When TV comedy show 7 Days Live visited the Queenstown Winter Festival, the festival’s production supplier, TomTom Productions, was on hand with their Hippotizer Karst media servers from Green Hippo. A favourite of TomTom, thanks to its advanced integration and control features, the Hippotizer enabled them to easily deal with the additional visual requirements of the television recording.

Produced by MediaWorks NZ, 7 Days Live is a popular TV comedy show in New Zealand. In June, the show took a road-trip to the Queenstown Winter Festival, on the shores of South Island’s Lake Wakatipu, to film a TV special.
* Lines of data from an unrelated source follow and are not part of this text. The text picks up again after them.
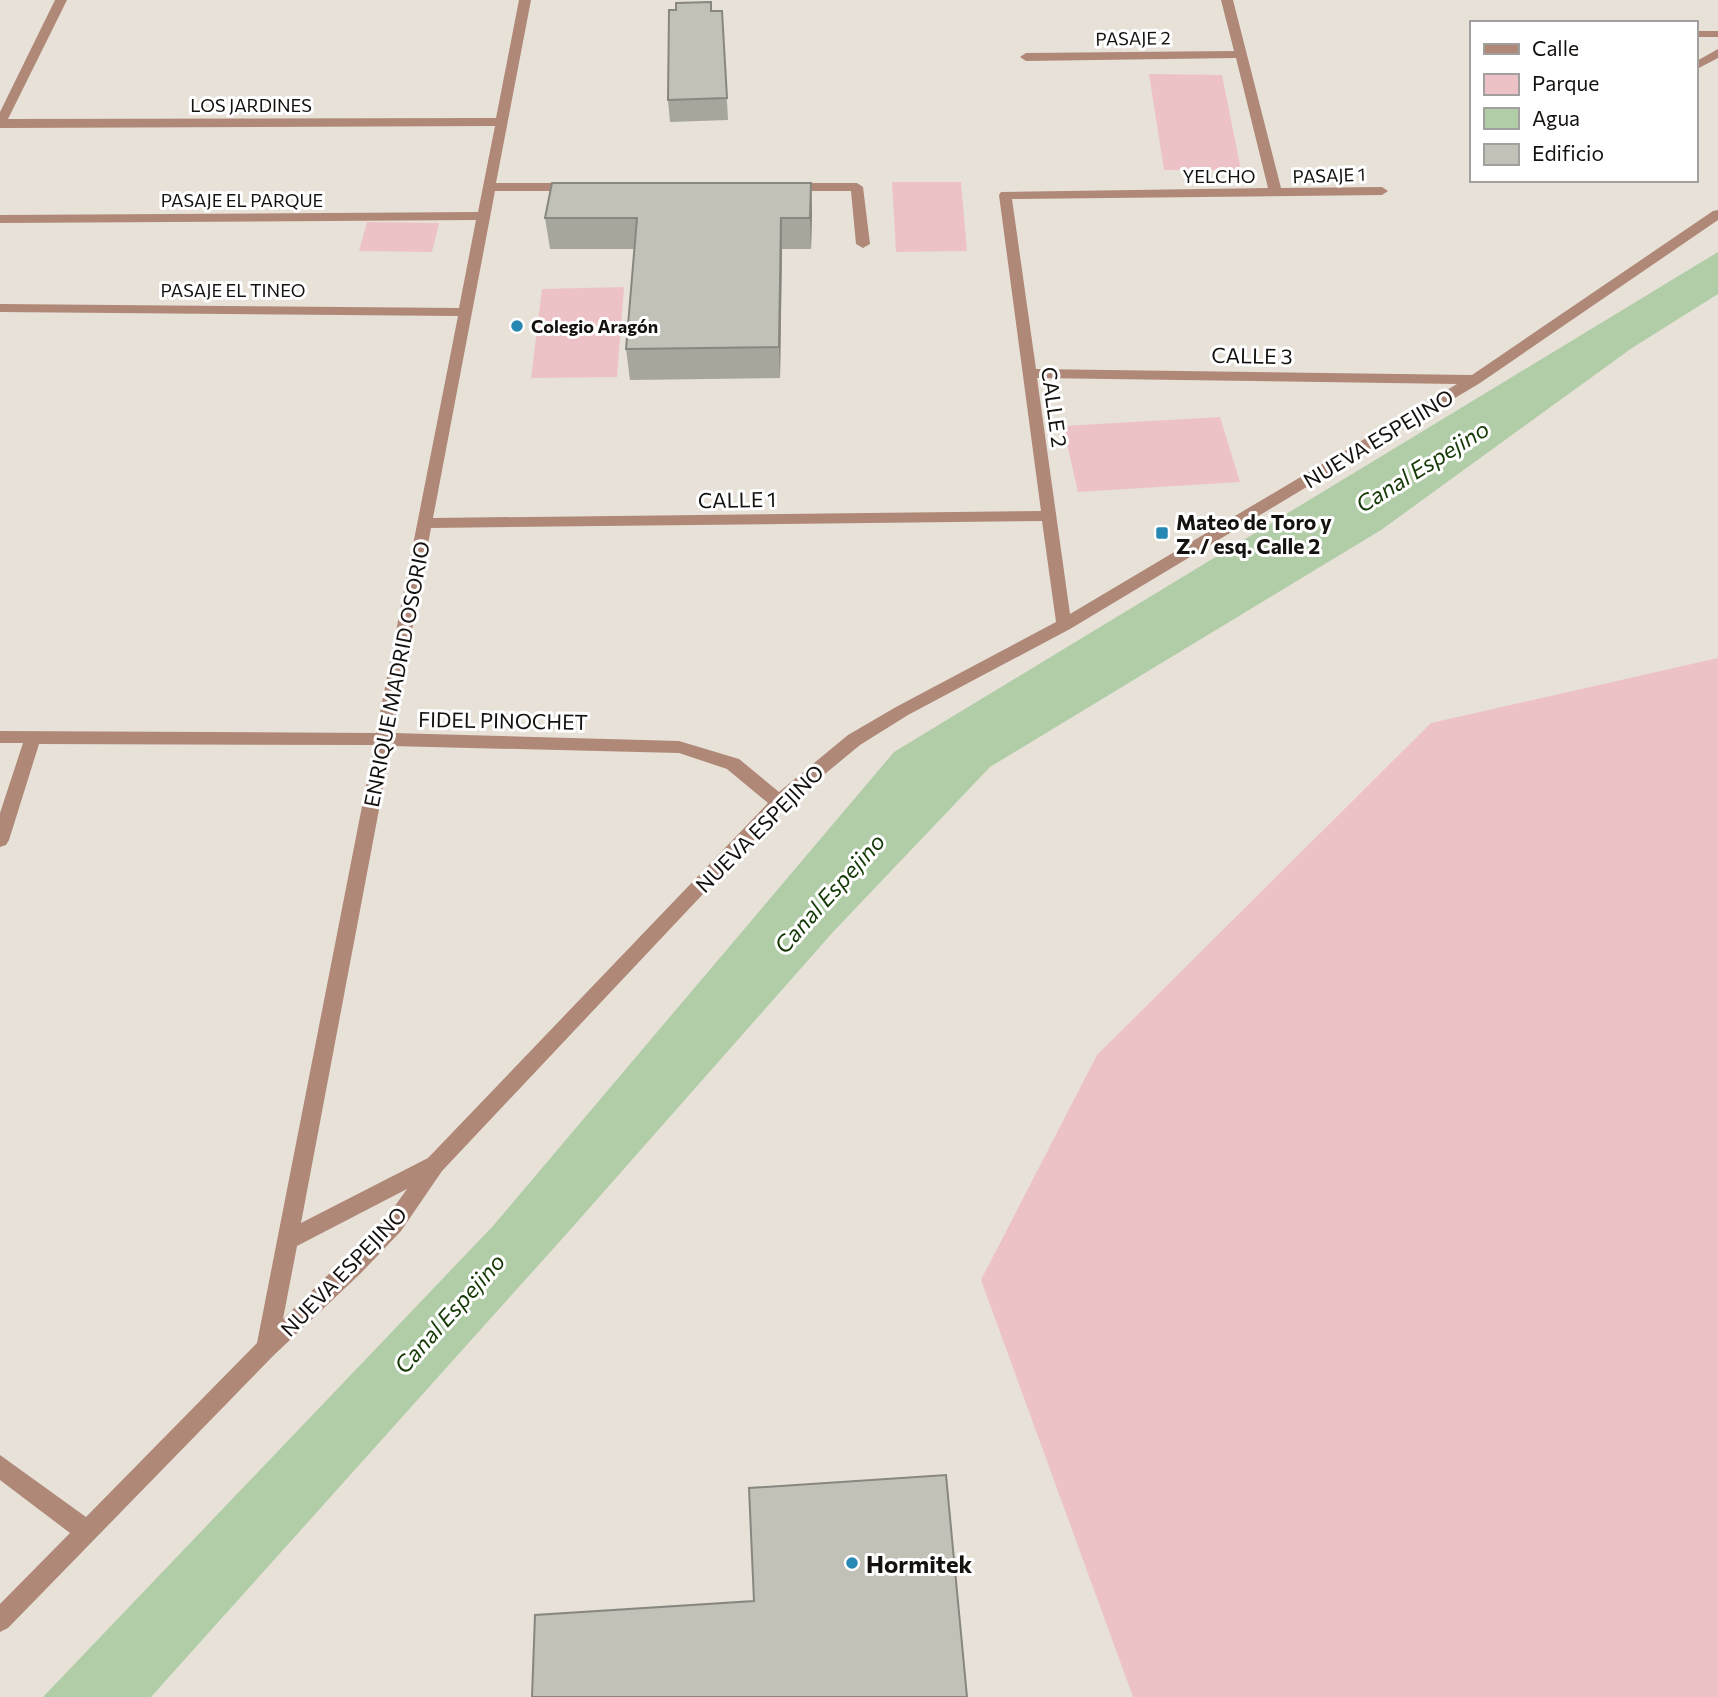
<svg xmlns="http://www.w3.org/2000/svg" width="1718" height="1697" viewBox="0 0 1718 1697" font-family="Commissioner,sans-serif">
	<rect width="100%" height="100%" fill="#e7e1d8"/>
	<g fill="#edc2c6">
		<polygon points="1149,74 1222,75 1241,170 1164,170"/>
		<polygon points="892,182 961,182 967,251 896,252"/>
		<polygon points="367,222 439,223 432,252 359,251"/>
		<polygon points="624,287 617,377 531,378 542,289"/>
		<polygon points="1220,417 1240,482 1078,492 1063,426"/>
		<polygon points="1718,658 1718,1697 1133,1697 981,1280 1097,1055 1431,723"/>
	</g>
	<polygon fill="#b1cda8" points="1718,252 1718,294 1632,348 1381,530 990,767 833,932 570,1230 151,1697 43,1697 493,1226 894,752"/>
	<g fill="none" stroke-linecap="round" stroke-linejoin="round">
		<g fill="#af8878" fill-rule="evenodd">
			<path d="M 55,0 L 67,0 L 8,119 L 496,118 L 519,0 L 531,0 L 496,183 L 573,183 L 579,187 L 573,191 L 495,191 L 433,518 L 1041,511 L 999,195 L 1001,192 L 1268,188 L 1236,58 L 1026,61 L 1020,57 L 1026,53 L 1234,51 L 1221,0 L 1233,0 L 1281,188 L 1382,187 L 1388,191 L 1382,195 L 1012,199 L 1036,369 L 1472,375 L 1713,211 L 1718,210 L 1718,220 L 1480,383 L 1070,629 L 908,715 L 860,745 L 785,807 L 442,1171 L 401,1231 L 361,1273 L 274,1355 L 8,1628 L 0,1632 L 0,1604 L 70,1533 L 0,1480 L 0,1455 L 86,1517 L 257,1343 L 374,745 L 39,744 L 9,840 L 6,845 L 0,847 L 0,813 L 23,743 L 0,743 L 0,731 L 376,733 L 458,316 L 0,312 L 0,304 L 459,308 L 476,220 L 0,223 L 0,215 L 478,212 L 495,126 L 0,128 L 0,112 ZM 1037,378 L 1457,384 L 1070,614 ZM 1042,521 L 1056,622 L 896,707 L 848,735 L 779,792 L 739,759 L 679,741 L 393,733 L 431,528 ZM 391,746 L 679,753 L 727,769 L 768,803 L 428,1158 L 301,1223 ZM 407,1189 L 387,1217 L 283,1319 L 297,1246 Z"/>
			<rect x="1695" y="31" width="23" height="6"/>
			<polygon points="1718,49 1718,58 1695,70 1695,62"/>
			<polygon points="857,183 863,187 870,244 863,248 856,244 851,191 790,191 784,187 790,183"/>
		</g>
	</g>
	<g fill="#a6a69d">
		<polygon points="711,11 722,11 728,120 670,122 668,100"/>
		<polygon points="811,183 812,214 811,249 782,249 780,378 630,380 626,349 635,249 550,249 545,218"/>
	</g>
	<g fill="#878780">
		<polygon points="811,183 812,214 811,249 810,218"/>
		<polygon points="781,218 782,249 780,378 779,347"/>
	</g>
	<g fill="#c1c1b7" stroke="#878780" stroke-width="2">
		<polygon points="711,2 711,11 722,11 727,98 668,100 669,10 676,10 676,3"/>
		<polygon points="552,183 811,183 810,218 781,218 779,347 626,349 637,218 545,218"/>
		<polygon points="946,1475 967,1697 532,1697 535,1615 754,1601 749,1488"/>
	</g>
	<g fill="#2688b3" stroke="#fff" stroke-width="2.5">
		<circle cx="517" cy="326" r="7"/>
		<rect x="1155" y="526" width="14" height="14" rx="3.5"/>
		<circle cx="852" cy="1563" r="7"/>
	</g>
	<g text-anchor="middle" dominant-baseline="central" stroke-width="6" stroke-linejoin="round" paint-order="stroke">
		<g font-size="18" fill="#14110f" stroke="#fff">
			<text transform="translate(1133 38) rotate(-1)">PASAJE 2</text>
			<text x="251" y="105">LOS JARDINES</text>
			<text transform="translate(1329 175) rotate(-2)">PASAJE 1</text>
			<text x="1219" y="176">YELCHO</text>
			<text x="242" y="200">PASAJE EL PARQUE</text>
			<text x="233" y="290">PASAJE EL TINEO</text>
		</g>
		<g font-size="18" font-weight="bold" fill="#14110f" stroke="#fff" text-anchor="start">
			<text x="531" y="326">Colegio Aragón</text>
		</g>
		<g font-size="21" fill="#14110f" stroke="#fff">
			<text transform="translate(1252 355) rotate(1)">CALLE 3</text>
			<text transform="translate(1055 407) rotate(82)">CALLE 2</text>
			<text transform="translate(1378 438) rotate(-31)">NUEVA ESPEJINO</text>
			<text transform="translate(737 499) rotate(-1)">CALLE 1</text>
			<text transform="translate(396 674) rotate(-79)">ENRIQUE MADRID OSORIO</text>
			<text transform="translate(503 720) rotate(1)">FIDEL PINOCHET</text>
			<text transform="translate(759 828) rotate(-45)">NUEVA ESPEJINO</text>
			<text transform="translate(343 1271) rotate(-46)">NUEVA ESPEJINO</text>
		</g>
		<g font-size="21" font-weight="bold" fill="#14110f" stroke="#fff" text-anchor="start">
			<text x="1176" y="521">Mateo de Toro y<tspan x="1176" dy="24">Z. / esq. Calle 2</tspan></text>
		</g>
		<g font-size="23" font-style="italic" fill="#163a06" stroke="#fff">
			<text transform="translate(1422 466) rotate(-32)">Canal Espejino</text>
			<text transform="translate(829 893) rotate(-48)">Canal Espejino</text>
			<text transform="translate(449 1313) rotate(-48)">Canal Espejino</text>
		</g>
		<g font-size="24" font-weight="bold" fill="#14110f" stroke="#fff" text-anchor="start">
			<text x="866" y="1563">Hormitek</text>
		</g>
	</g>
	<rect x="1470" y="21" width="228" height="161" fill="#ffffff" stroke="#a1a09f" stroke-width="2"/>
	<rect x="1484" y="44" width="35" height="10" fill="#af8878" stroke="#a1a09f" stroke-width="2"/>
	<text x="1532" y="56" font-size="21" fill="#14110f">Calle</text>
	<rect x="1484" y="74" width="35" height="21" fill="#edc2c6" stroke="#a1a09f" stroke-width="2"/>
	<text x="1532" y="91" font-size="21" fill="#14110f">Parque</text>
	<rect x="1484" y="108" width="35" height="21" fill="#b1cda8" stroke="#a1a09f" stroke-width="2"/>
	<text x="1532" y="126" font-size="21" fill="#14110f">Agua</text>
	<rect x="1484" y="144" width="35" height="21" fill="#c1c1b7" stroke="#a1a09f" stroke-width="2"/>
	<text x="1532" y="161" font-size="21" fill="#14110f">Edificio</text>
</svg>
“The brief was fairly simple,” said Hamish Edh, director of TomTom and designer of the Festival’s live stage video elements. “Background eye candy that looks great on camera, as well as for the live audience, and having the 7 Days logo on the screens for the wide shots.”

Simple enough, with the stage’s varied visual elements already in place. “The design concept was based around mis-matching elements with different LED pixel pitches,” explained Edh. “To create contrast between the different pixel pitches, I use Martin Sceptron 20 battens in an array to complement the 6mm LED panels and to add horizontal lines to the overall look.”
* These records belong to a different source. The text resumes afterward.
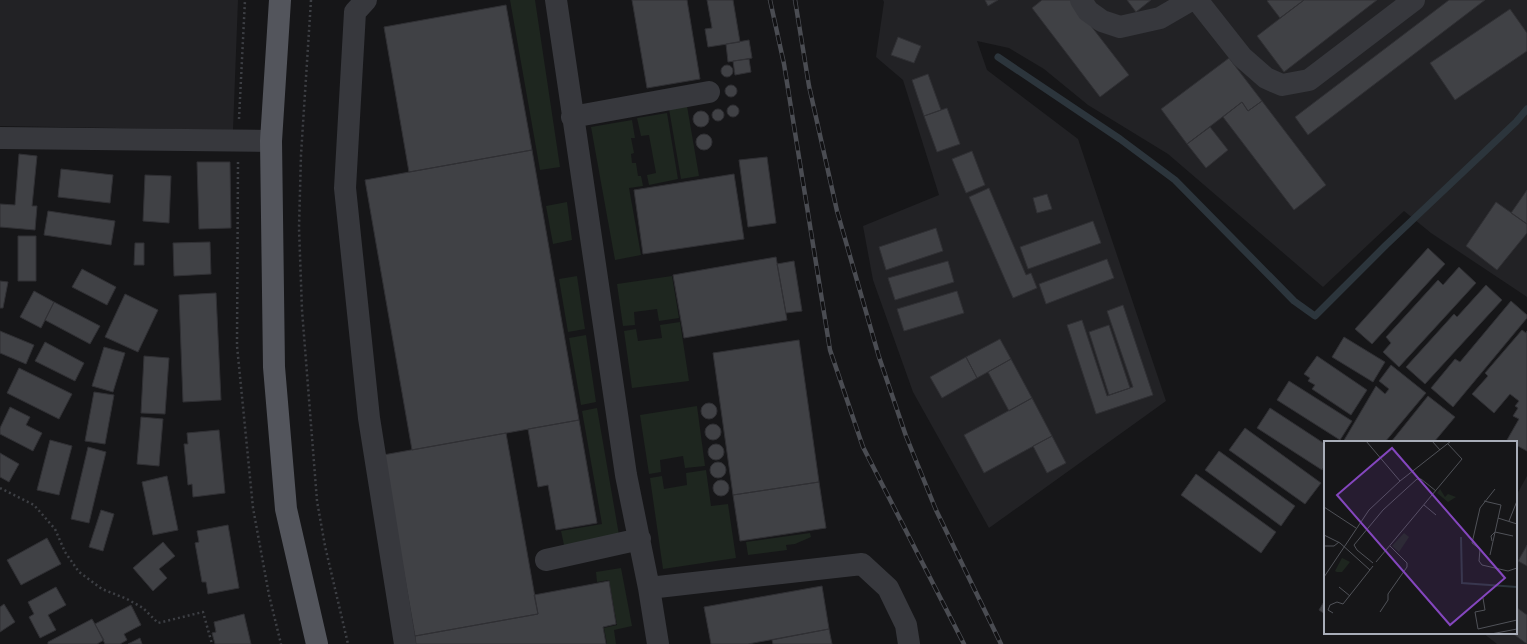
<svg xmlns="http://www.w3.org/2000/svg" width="1527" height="644" font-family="'Sofia Sans Condensed',sans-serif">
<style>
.built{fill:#222225}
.green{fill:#1e261f}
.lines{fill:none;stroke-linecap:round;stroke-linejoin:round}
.stream{stroke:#2c353c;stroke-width:7}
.building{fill:#404145;stroke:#303034}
.path{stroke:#3d3f44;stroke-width:2.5;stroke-dasharray:2 3;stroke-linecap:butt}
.minor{stroke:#37383d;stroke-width:22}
.major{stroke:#53555c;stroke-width:22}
.rail-casing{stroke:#4a4c52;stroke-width:4.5}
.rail{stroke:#111113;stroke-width:3;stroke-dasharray:9;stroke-linecap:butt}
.inset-river{fill:none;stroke:#2c353c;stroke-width:2}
.inset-road{fill:none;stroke:#505258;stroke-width:1}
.view{fill:#8446be;fill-opacity:0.15;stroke:#8446be;stroke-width:2}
.inset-edge{fill:none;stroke:#a8adb8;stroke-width:2}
</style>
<rect width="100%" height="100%" fill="#161618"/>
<!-- built -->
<path class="built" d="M0 0H238L233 130 0 126Z
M883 0H1527V297L1431 233 1404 211 1323 287 1168 154 1088 105 1044 69 1009 48 977 41 987 70 1078 139 1166 401 989 528 913 392 873 280 863 226 939 195 903 80 876 57 884 2Z
M1527 476V644H1497L1483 633H1516V496Z"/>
<!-- green -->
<path class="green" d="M510 0H535L560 167 540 170Z
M687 106 699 176 681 179 669 109Z
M667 113 678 179 649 185 647 175 656 173 649 135 641 136 637 118Z
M632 120 635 138H631L634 153 631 154 632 163H636L638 176H641L643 186 629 188 641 255 615 260 591 127Z
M567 202 572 240 553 244 546 206Z
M577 276 585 329 568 332 559 279Z
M672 276 679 318 659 321 657 309 634 312 635 325 623 326 617 284Z
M680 322 689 381 632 388 624 331 636 329 638 341 662 338 660 325Z
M586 335 596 402 581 405 569 338Z
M697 406 705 466 685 468 683 456 660 460 661 472 649 474 640 415Z
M597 408 619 535 564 545 561 531 602 524 582 411Z
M706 470 711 506 728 504 736 558 663 569 650 478 662 476 664 489 687 485 686 473Z
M810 533 811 537 795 544 786 545 787 550 748 555 746 542Z
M621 568 632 626 614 630 616 644H607L604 628 617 625 609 580 597 582 596 572Z"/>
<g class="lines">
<!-- stream -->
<path class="stream" d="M998 57 1120 139 1175 180 1294 301 1315 316 1386 245 1516 122 1527 109"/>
</g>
<!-- building -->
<path class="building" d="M632 0H687L700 79 647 88Z
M707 0H733L740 42 708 47 705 29 712 28Z
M985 0H998L988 6Z
M1042 0H1071L1129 75 1100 97 1032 8Z
M1127 0H1151L1136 12Z
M1269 0H1304L1280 18 1267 1Z
M1304 0H1377L1284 72 1257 36Z
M1449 0H1485L1308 135 1295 117Z
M506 5 532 150 409 172 384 27Z
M1510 9 1527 33V51L1455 100 1430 63Z
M898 37 921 46 914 63 891 55Z
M749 40 752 58 728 62 726 44Z
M1229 58 1262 101 1248 111 1242 102 1187 144 1161 109Z
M749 59 751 72 735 75 733 61Z
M721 71a6 6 0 1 1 12 0a6 6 0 1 1-12 0Z
M928 74 941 110 924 116 912 80Z
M725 91a6 6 0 1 1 12 0a6 6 0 1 1-12 0Z
M1262 101 1326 185 1294 210 1223 117 1242 102 1248 111Z
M727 111a6 6 0 1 1 12 0a6 6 0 1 1-12 0Z
M947 108 960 144 937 152 924 116Z
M712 115a6 6 0 1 1 12 0a6 6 0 1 1-12 0Z
M693 119a8 8 0 1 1 16 0a8 8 0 1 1-16 0Z
M1210 127 1228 150 1206 168 1187 144Z
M696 142a8 8 0 1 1 16 0a8 8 0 1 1-16 0Z
M532 150 579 420 412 450 365 180Z
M972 151 985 185 966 193 952 159Z
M19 154 37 156 32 206H37L35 230 0 227V204L15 205Z
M767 157 776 223 748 227 739 160Z
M197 162H230L231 228 199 229Z
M61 169 113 175 110 203 58 197Z
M734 174 744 239 643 254 634 190Z
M145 175 171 176 169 223 143 221Z
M989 188 1026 275 1031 273 1037 288 1013 298 969 197Z
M1527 190V224L1511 213Z
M1047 194 1052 209 1037 213 1033 198Z
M1496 202 1527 224V233L1497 270 1466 246Z
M48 211 115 221 111 245 44 235Z
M1093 221 1101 243 1028 269 1020 247Z
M936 228 943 251 886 270 879 247Z
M18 236H36V281H18Z
M210 242 211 274 174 276 173 243Z
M135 243H144V265H134Z
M1428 248 1445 264 1372 344 1355 329Z
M776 257 787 320 684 338 673 275Z
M1107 259 1114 278 1046 304 1039 284Z
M794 261 802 311 786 313 777 264Z
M948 261 954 282 895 300 888 278Z
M1459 267 1476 283 1399 367 1383 352 1391 343 1386 337 1438 280 1443 285Z
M82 269 116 287 107 305 72 287Z
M0 281 8 282 3 308H0Z
M1486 285 1502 300 1425 384 1406 367 1454 314 1457 317Z
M34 291 54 302 41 328 20 317Z
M957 291 964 313 904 331 897 309Z
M216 293 221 400 183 402 179 295Z
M125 294 158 310 138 352 105 337Z
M1511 301 1527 315V318L1453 407 1431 388 1455 359 1460 362Z
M54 302 100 326 90 344 45 320Z
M1123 305 1153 395 1096 414 1067 325 1082 320 1107 396 1133 387 1107 311Z
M1109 325 1130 388 1109 395 1089 332Z
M1522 330 1526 333 1527 331V451L1516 445V442L1507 440 1519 419 1513 416 1518 408 1515 406 1519 401 1510 394 1494 413 1472 394 1488 376 1485 373Z
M0 331 34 345 26 364 0 353Z
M1344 337 1385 362 1373 382 1332 357Z
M1000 339 1011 359 977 378 966 357Z
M799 340 819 482 733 495 713 353Z
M45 342 84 363 75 381 35 361Z
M104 347 125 353 113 392 92 386Z
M144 356 169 358 165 414 141 413Z
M1317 356 1367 390 1351 415 1312 389 1315 385 1308 381 1310 378 1304 374Z
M966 357 977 378 942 398 930 377Z
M1011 359 1032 398 1009 411 988 372Z
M1391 365 1426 393 1385 442H1343L1376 386 1385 394 1389 389 1379 381Z
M19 368 72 394 59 419 7 393Z
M1289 381 1352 421 1340 440 1277 400Z
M94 392 114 395 105 444 85 441Z
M1428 396 1455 417 1434 442H1391Z
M1032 398 1052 436 984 473 964 435Z
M701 411a8 8 0 1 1 16 0a8 8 0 1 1-16 0Z
M10 407 30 417 26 425 42 433 33 451 0 434V428Z
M1270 408 1325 444V465L1322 470 1257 428Z
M141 417 163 419 159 466 137 464Z
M579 420 597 523 556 530 548 485 538 487 528 429Z
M705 432a8 8 0 1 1 16 0a8 8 0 1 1-16 0Z
M1245 428 1321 483 1305 504 1229 450Z
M219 430 225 493 193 497 192 484 188 485 184 444H188L187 433Z
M506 433 538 614 415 636 383 455Z
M1052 436 1066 463 1047 473 1033 446Z
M50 440 72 446 59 495 37 490Z
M708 452a8 8 0 1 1 16 0a8 8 0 1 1-16 0Z
M88 447 106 452 89 523 71 519Z
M1219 451 1295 506 1281 526 1205 470Z
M0 453 19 464 9 482 0 477Z
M710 470a8 8 0 1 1 16 0a8 8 0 1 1-16 0Z
M1196 474 1276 532 1261 553 1181 495Z
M167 476 178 530 153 535 142 482Z
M713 488a8 8 0 1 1 16 0a8 8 0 1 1-16 0Z
M819 482 826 528 740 541 733 495Z
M101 510 114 514 103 551 89 547Z
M228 525 239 588 208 594 206 582H202L195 543 199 542 197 531Z
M47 538 61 564 21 585 7 560Z
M163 542 175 556 159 569 167 578 153 591 133 568Z
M1527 545V566L1518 561Z
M609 581 616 624 603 627 606 644H416L415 636 538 614 534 595Z
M822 586 829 629 748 644H711L704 607Z
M56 587 66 605 48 615 56 630 40 638 29 617 34 614 28 602Z
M1325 600V614L1319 610Z
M4 604 15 622 0 632V607Z
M131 605 141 625 124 634 127 640 120 644H105L95 624Z
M1516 607 1527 615V644L1512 633H1516Z
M244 614 251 644H215L212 633 216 632 214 622Z
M92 619 104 640 97 644H48V642Z
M829 629 832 644H773L772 640Z
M140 638 142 644H128Z"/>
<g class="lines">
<!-- path -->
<path class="path" d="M311 0 301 155 299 228 302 310 317 501 325 546 348 644
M239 119 245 0
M238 162 237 346 253 508 269 595 281 644
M0 488 34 505 55 529 65 552 79 572 102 589 127 599 143 608 158 623 203 612 212 644"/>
<!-- minor -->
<path class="minor" d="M366 0 355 12 345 188 369 418 405 644
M556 0 626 475 649 588 658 644
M1081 0 1088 11 1102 21 1120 27 1160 18 1191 0
M1197 0 1242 57 1266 78 1282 85 1309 80 1414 0
M572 117 709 92
M0 138 271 141
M546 560 640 539
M649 588 862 564 888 588 906 625 909 644"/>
<!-- major -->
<path class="major" d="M280 0 271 141 274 367 286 509 317 644"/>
<defs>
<path id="rail" d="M770 0 784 64 830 350 863 447 964 644
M795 0 809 86 837 211 879 357 906 436 936 510 1001 644"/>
</defs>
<!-- rail casing -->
<use href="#rail" class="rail-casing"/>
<!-- rail -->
<use href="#rail" class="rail"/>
</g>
<!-- overview -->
<g transform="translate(1324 441)">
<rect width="193" height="193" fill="#161618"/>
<path d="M116 48 121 56 124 53 132 56 124 61 113 52ZM80 92 85 96 75 111 68 105ZM18 117 26 121 18 131H13L11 130Z" fill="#1e261f"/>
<path class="inset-river" d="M137 96 138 142 193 146"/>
<path class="inset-road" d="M42 0 76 40M108 0 116 9M171 48 156 67 148 102 156 108 155 120 158 124 184 130 193 127M160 60 177 64 166 114M100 64 112 74M0 66 32 87M174 77 193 83M185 80 193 60M0 94 16 102 46 129M168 100 167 95 171 91 189 95M0 105H10L15 101M52 121 138 18 124 3M49 122 33 109 30 104 59 69 93 38H97L112 50M0 136 45 69 76 40 127 0M15 146 26 155M159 157 161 169 151 171 154 188 193 179M56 171 64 159V153L83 126V122L66 105M9 172 4 169 6 164 13 161 19 163 49 125M167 193 193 188"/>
<path class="view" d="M68 7 181 137 126 184 13 54Z"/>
<rect width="193" height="193" class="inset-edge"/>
</g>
</svg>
Edh used TomTom’s go-to media server system, Hippotizer Karst, running two outputs, one to the 6mm LED panels and the other to the Sceptron via the Hippotizer’s Martin P3 System Controller integration. The textures played out on the low-resolution Sceptron were from stock content, while the 6mm panels showed custom content including Queenstown’s iconic mountains, created by Tim Goddard of TomTom, as well as the 7 Days Live logo where required. The operator was TomTom’s Matt Cooper.

Edh’s design included four horizontal LED ‘banners’ rigged at staggered heights, from the lower upstage to the highest above mid-stage, each with the ‘mis-matched’ pixel pitches of 6mm panels and 20mm Martin Sceptron. Visuals were controlled from a Hog 4 console, one of the many consoles which integrates with Hippotizer.

“The direction we’re going in with design is to integrate traditional video and lighting elements,” said Edh. “This is why Hippotizers are great for us – they’re designed around control from the lighting console, which gives intimate creative freedom to the lighting designer to manipulate the entire visual look of a show.”

He added, “The Hippotizer’s P3 integration for Martin Sceptron played a big part in our decision to invest in the Sceptron. Again, it gives us the freedom to design video and lighting elements into one product.”

Following the comedy performances, the stage design and the use of Hippotizer changed again. “For the music night we dropped the 6mm screen and used the Hippo as a busking VJ machine,” said Edh.

He concluded, “For anything using Martin VDO, Hippo is our go-to solution. It’s also our go-to for anything where the lighting designer requires end-to-end control of all the visual elements, so live music in particular is made so easy with Hippotizer.”